While the International Monetary Fund has projected Ghana’s GDP growth to be the fastest in the world in 2019, growing at 8.8 per cent, the country is among 11 on the continent that are at high risk of debt distress, according to the Economic Report on Africa 2019.
Ghana’s debt is hovering around 60 per cent of GDP.
The World Bank, therefore, believes a broadened tax base would potentially increase domestic revenue.
During a press briefing in Accra, the Bank said the government should make efforts at taxing property and the informal sector, an area that is primarily undertaxed.
“I know examples that have been mentioned before include property taxes, where collection rates are extremely low.

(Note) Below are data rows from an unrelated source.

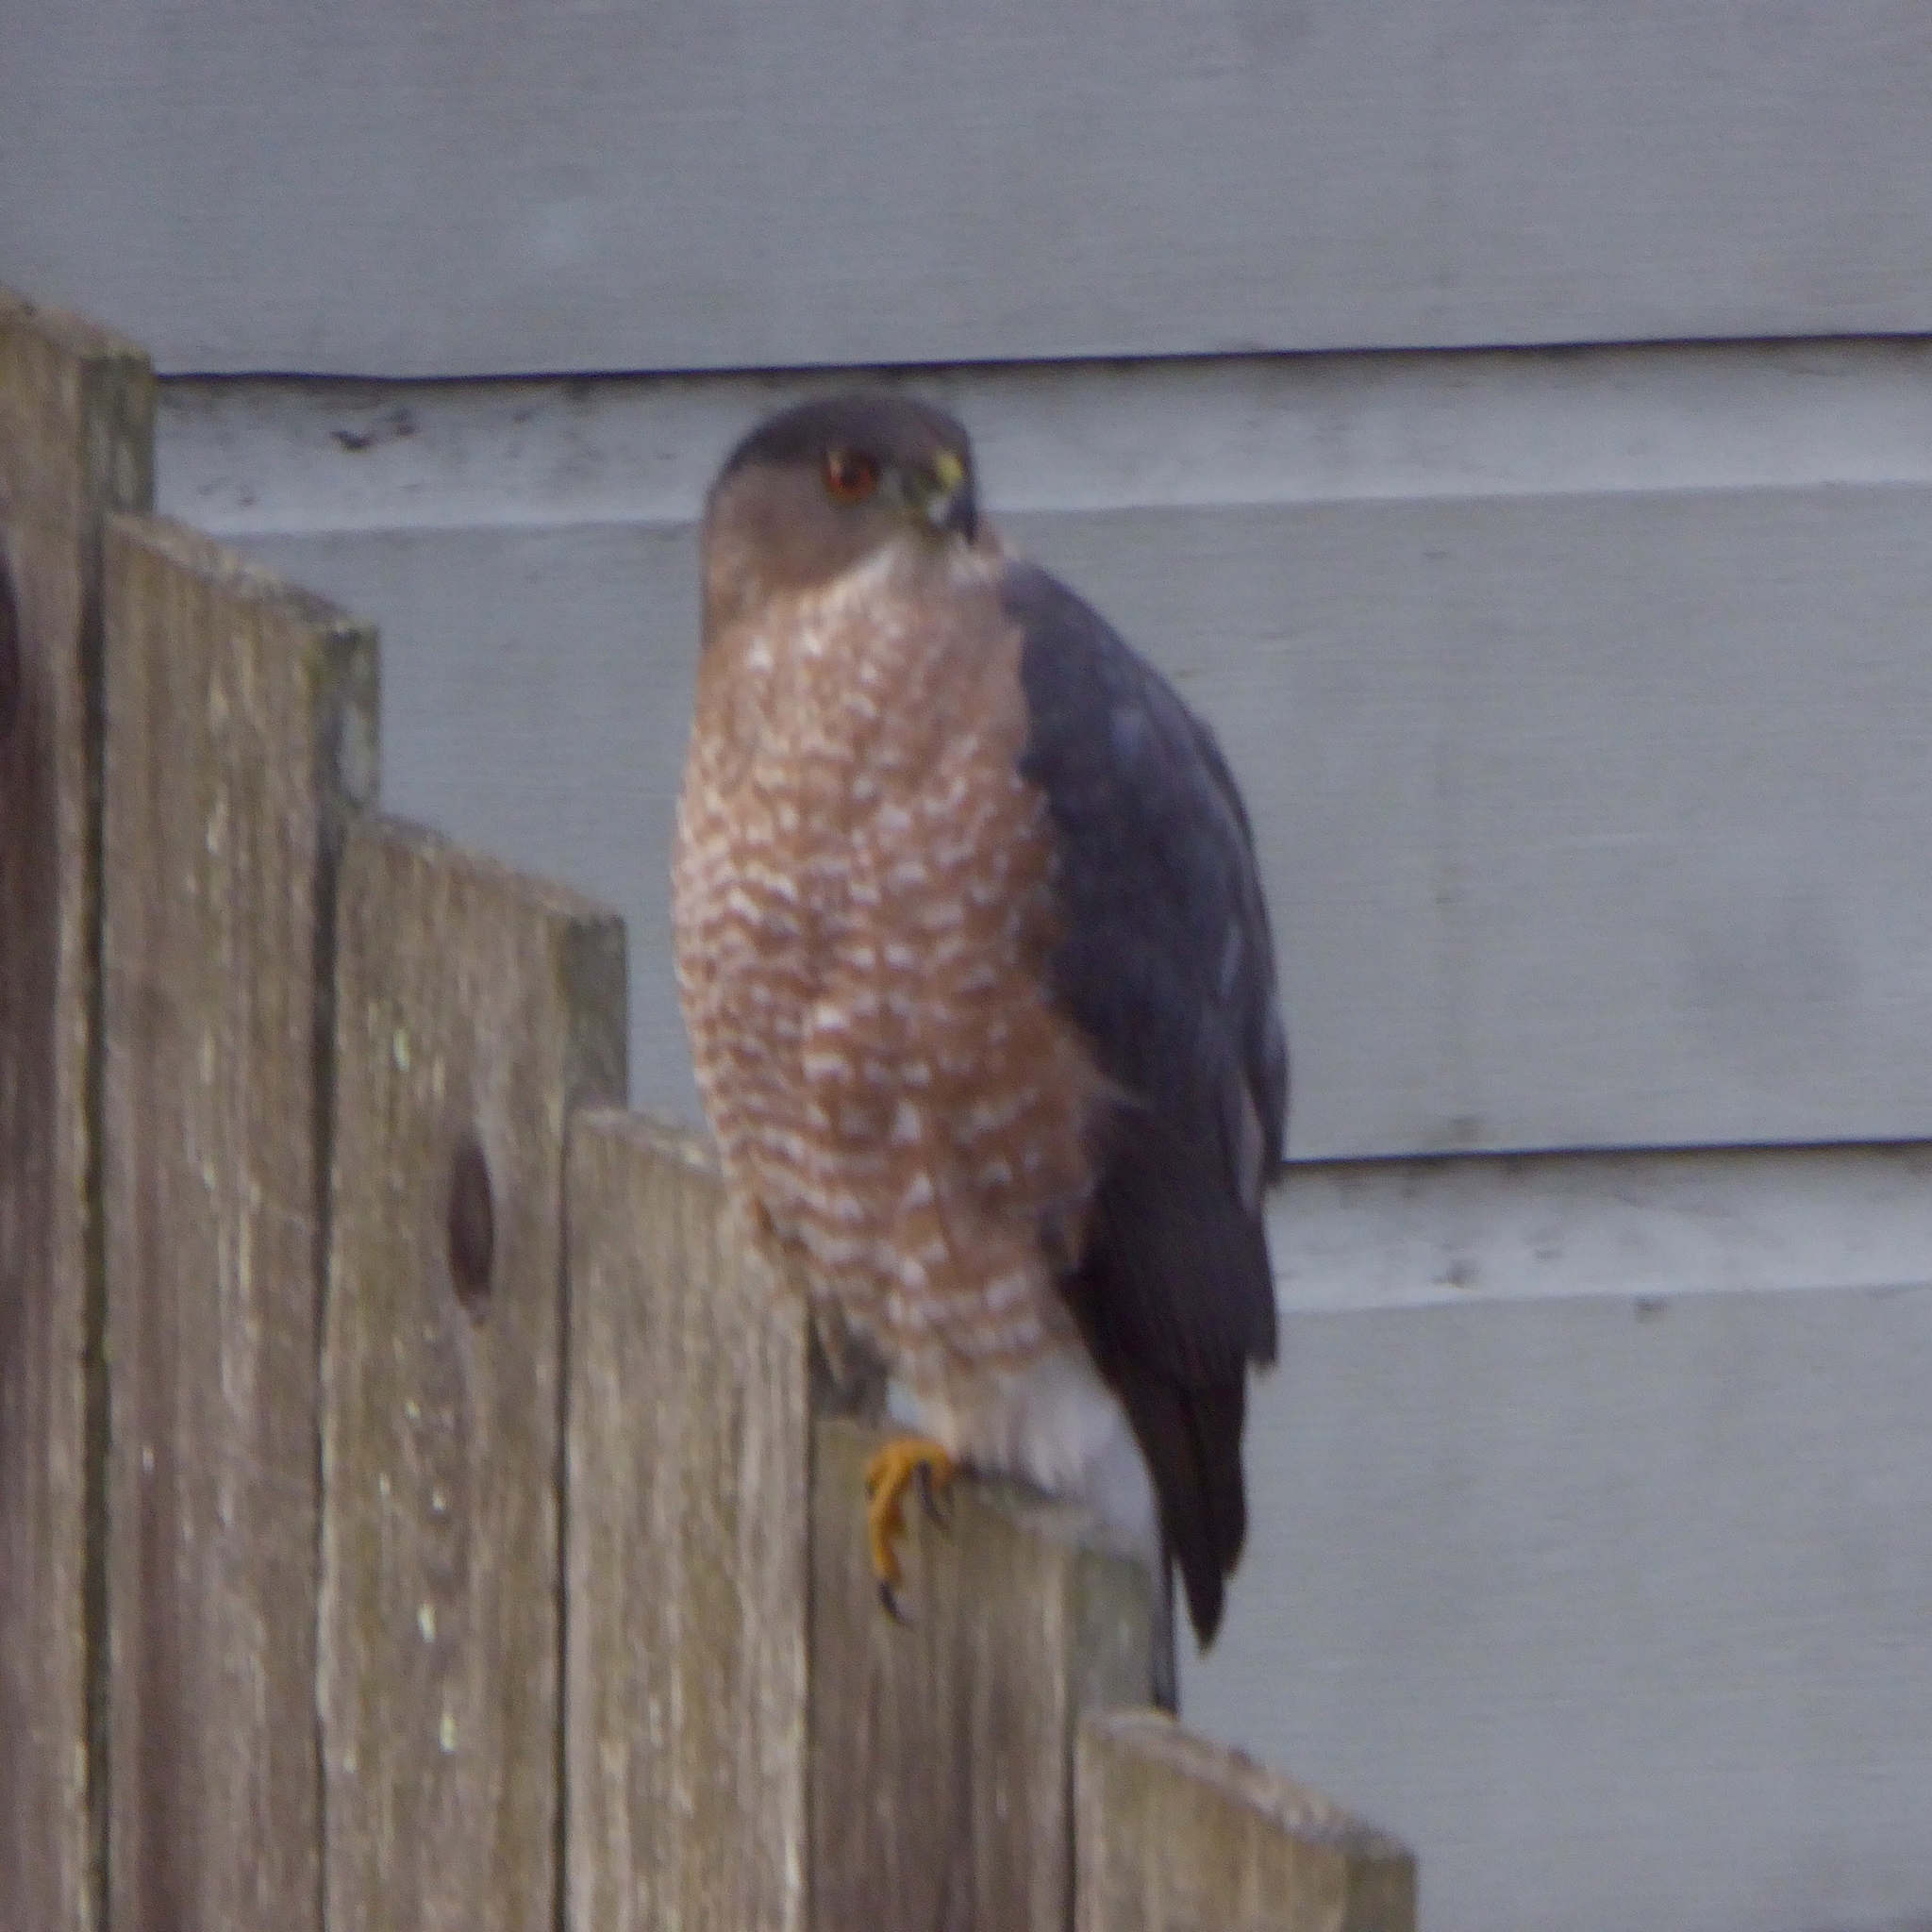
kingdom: Animalia
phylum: Chordata
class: Aves
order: Accipitriformes
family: Accipitridae
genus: Accipiter
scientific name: Accipiter cooperii
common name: Cooper's hawk
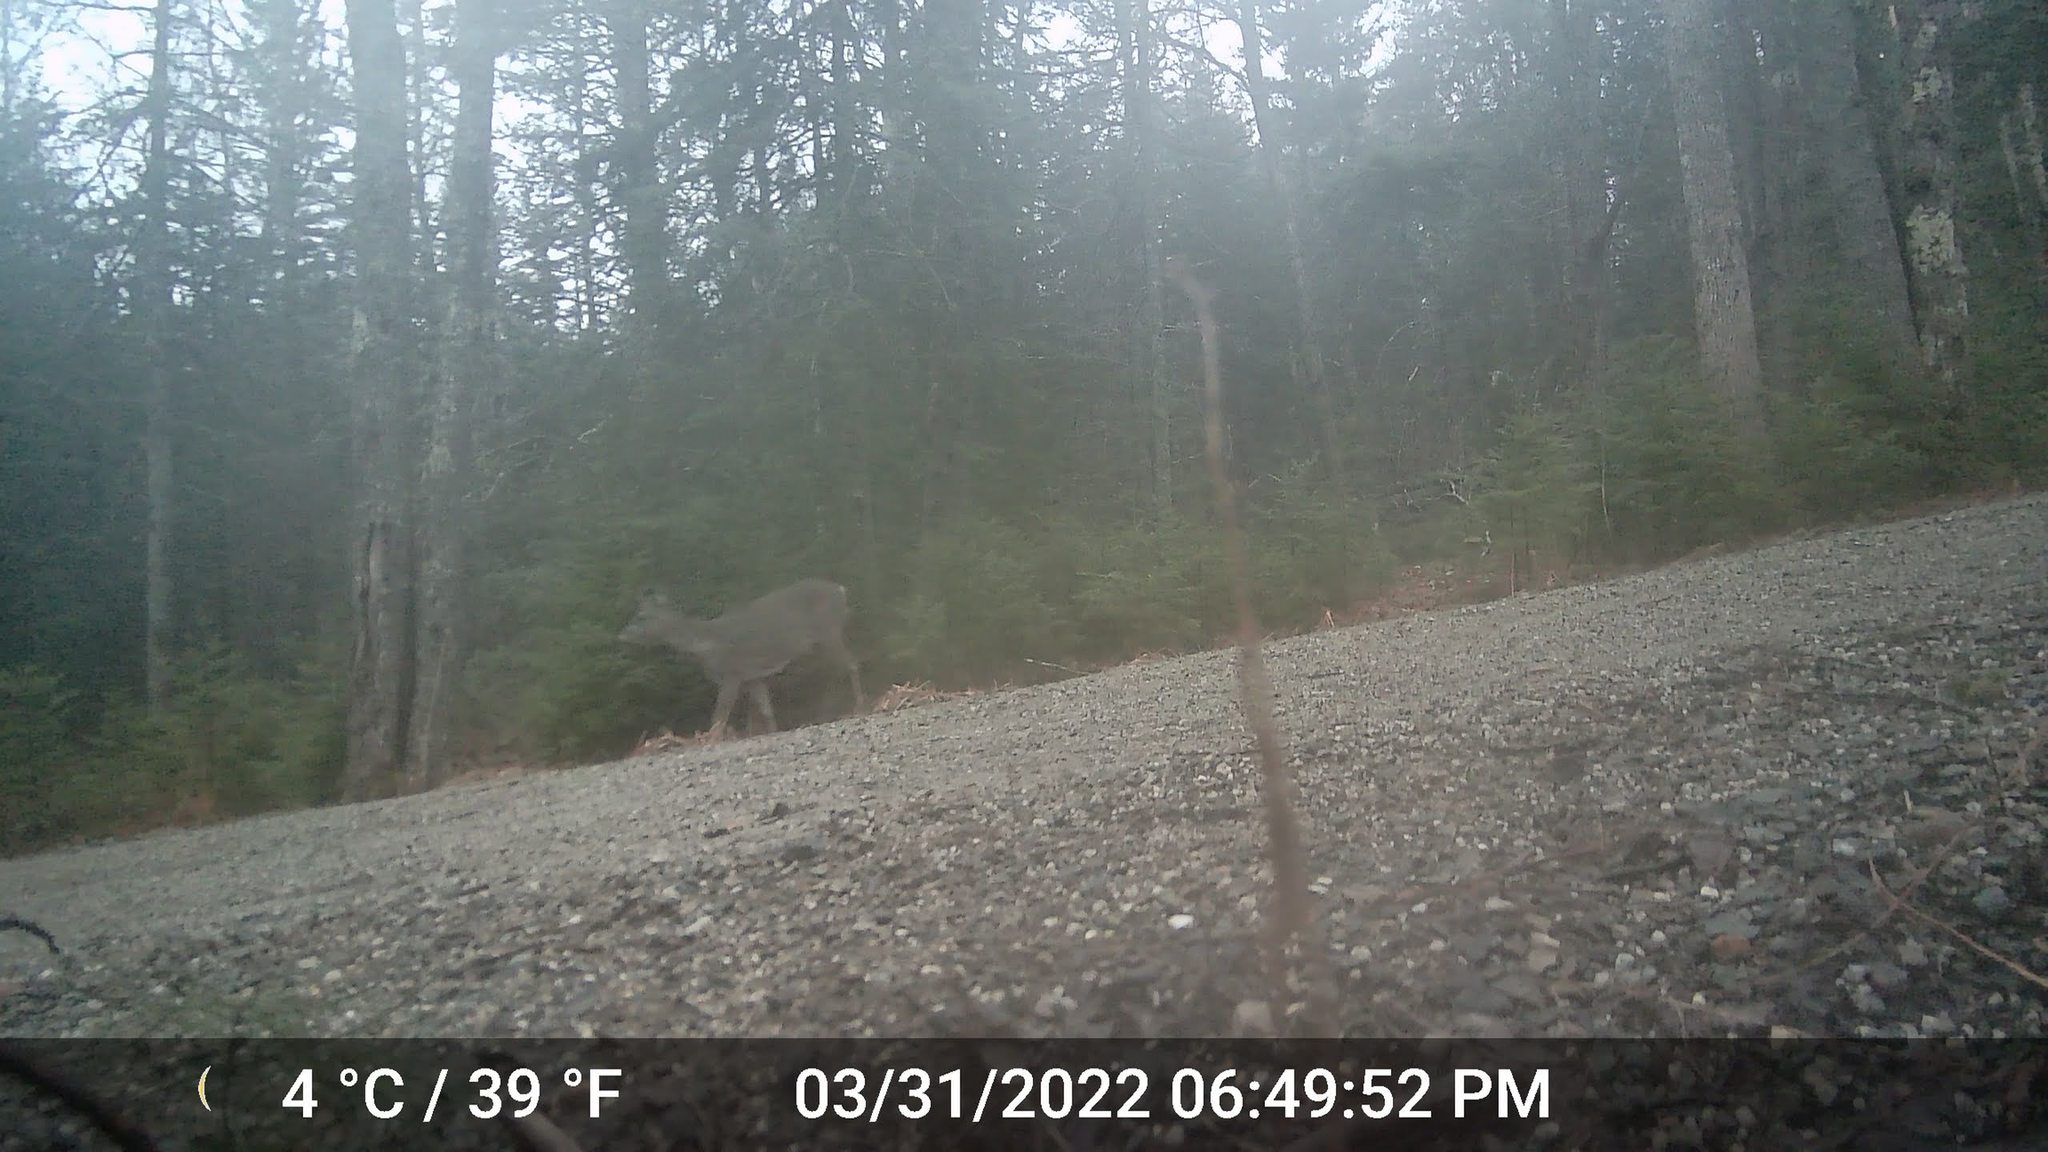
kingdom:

In some Municipalities, they don’t even collect property taxes, but around the world, this is a major source of revenue for public purse”, Henry Kerali, outgoing World Bank Country Director said.
Additionally, the Bank suggested a shift of focus to other sectors of the economy, aside the extractives. It said an efficient agricultural system and ICT for productivity could do more in efforts to broadening the economy.
“Some of the potential areas, probably the most with the highest potentials are agriculture. There is also potential in the ICT. We are calling it a digital moonshot. Which is, we really need to try to drive to the digital economy, so that you have systems, government services and so on, that are enabled to work on electronic systems,” Dr. Kerali said.
The Bank noting that there has been significant growth, pointed out that the country has been able to also significantly reduce poverty.
The Bank also noted that revenue in the non-oil sector is picking up and that future growth would mean a lot more investment in this sector.